Le français, encore vaincu

 Mathieu Bock-Côté | Journal de Montréal

 

…si nous ne donnons pas un sérieux coup de barre pour redresser la situation, le français deviendra minoritaire à Montréal

 

Depuis près de 20 ans, une question hante régulièrement les instances du Parti québécois: faut-il oui ou non appliquer la loi 101 au niveau collégial?

Deux camps s’affrontent inégalement.

Le premier camp, minoritaire mais pugnace, croit que la chose est nécessaire.

Son avis? Il n’est pas normal que les jeunes, et notamment les jeunes immigrés, une fois leur secondaire terminé, puissent sortir tout simplement des institutions du Québec francophone, comme s’ils pouvaient enfin se délivrer d’une culture qui ne les intéresse pas vraiment.

La francisation ne consiste pas seulement à apprendre le français mais à s’intégrer culturellement à la majorité historique francophone.

Cégep

Pourquoi les Québécois devraient-ils financer leur anglicisation comme peuple à même leurs fonds publics?

Les institutions anglophones sont là pour assurer les droits historiques de la minorité anglaise, et non pas pour créer une société bilingue.

Les promoteurs du cégep français ajoutent: si nous ne donnons pas un sérieux coup de barre pour redresser la situation, le français deviendra minoritaire à Montréal.

Le deuxième camp rassemble l’establishment péquiste, qui a décrété depuis longtemps que l’application de la loi 101 au collégial était une mesure extrémiste.

Elle serait exagérément sévère et laisserait croire à une radicalisation du PQ. Elle ferait même fuir les électeurs. On aurait envie de répondre que le souverainisme bon chic bon genre y est parvenu sans aide.

Les élites péquistes nous disent: encourageons les jeunes à aller au cégep français mais ne les obligeons pas. Un mauvais esprit leur rappellera que c’était la position des adversaires de la loi 101 au moment de sa promulgation il y a 40 ans.

Ne nous faisons pas d’illusion: le deuxième camp l’emportera.

La vraie question est simple: le Québec doit-il être une société française ou une société bilingue?

Est-ce que le français doit clairement prédominer ou ne doit-il être qu’une langue sur deux, à laquelle on accorderait peut-être un petit avantage symbolique sans trop de conséquences pratiques?

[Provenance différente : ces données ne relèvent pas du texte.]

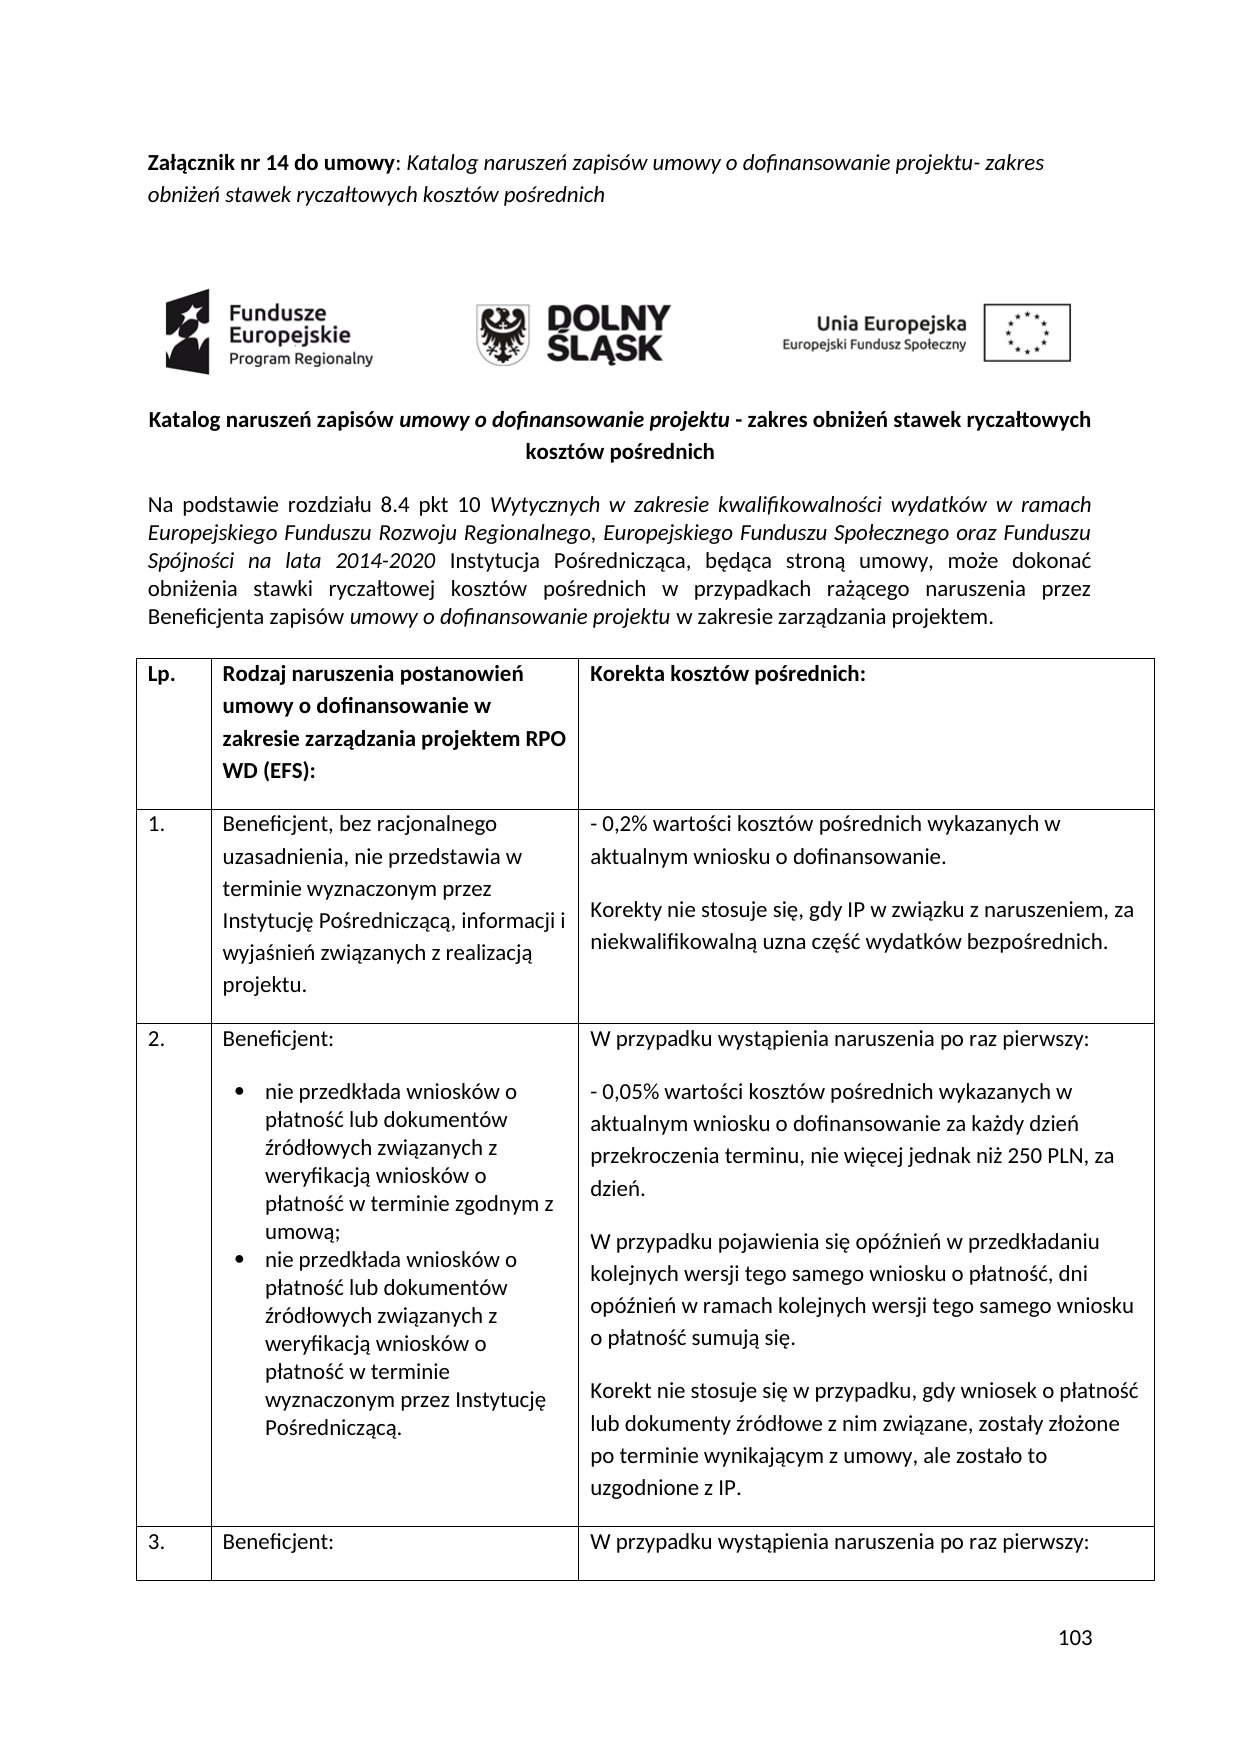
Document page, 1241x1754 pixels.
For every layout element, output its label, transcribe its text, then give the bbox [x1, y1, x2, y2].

table_cell - 0,2% wartości kosztów pośrednich wykazanych w aktualnym wniosku o dofinansowanie. Korekty nie stosuje się, gdy IP w związku z naruszeniem, za niekwalifikowalną uzna część wydatków bezpośrednich. [579, 810, 1154, 1023]
table_header Rodzaj naruszenia postanowień umowy o dofinansowanie w zakresie zarządzania projektem RPO WD (EFS): [212, 659, 578, 808]
text Katalog naruszeń zapisów umowy o dofinansowanie projektu - zakres obniżeń stawek ryczałtowych kosztów pośrednich [148, 405, 1092, 465]
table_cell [212, 1527, 578, 1579]
text Załącznik nr 14 do umowy: Katalog naruszeń zapisów umowy o dofinansowanie projektu- zakres obniżeń stawek ryczałtowych kosztów pośrednich [148, 148, 1092, 208]
table_cell 2. [137, 1024, 211, 1526]
table_cell Beneficjent: nie przedkłada wniosków o płatność lub dokumentów źródłowych związanych z weryfikacją wniosków o płatność w terminie zgodnym z umową; nie przedkłada wniosków o płatność lub dokumentów źródłowych związanych z weryfikacją wniosków o płatność w terminie wyznaczonym przez Instytucję Pośredniczącą. [212, 1024, 578, 1526]
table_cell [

Est-ce que nous considérons que tout ce qui pouvait être fait pour imposer le français comme langue commune a été fait? Nos élites le prétendent.

Certaines personnalités croient même venu le temps d’angliciser la vie publique au nom de l’ouverture aux anglophones et aux communautés culturelles.

On a récemment vu Amir Khadir poser une question en anglais à Martin Coiteux, qui lui a d’abord répondu en français, avant de s’en excuser! Ce qui est moderne, chez les décideurs, c’est la régression du français.

Il faudrait lancer une offensive très vigoureuse pour redresser la situation linguistique.

Franchise

Dire clairement qu’à Montréal, la situation est catastrophique.

Dire franchement que notre disparition comme peuple est enclenchée.

Dire que la jeunesse est en train de se perdre dans un franglais qui n’est qu’un dialecte de colonisés fiers de l’être.

Mais cela n’arrivera malheureusement pas.

Qu’est-ce que la modération politique au Québec?

Cela consiste à accepter de régresser comme peuple sans trop se plaindre, en restant piteusement calme, comme un bon toutou qu’on endort pour de bon sans trop de douleur.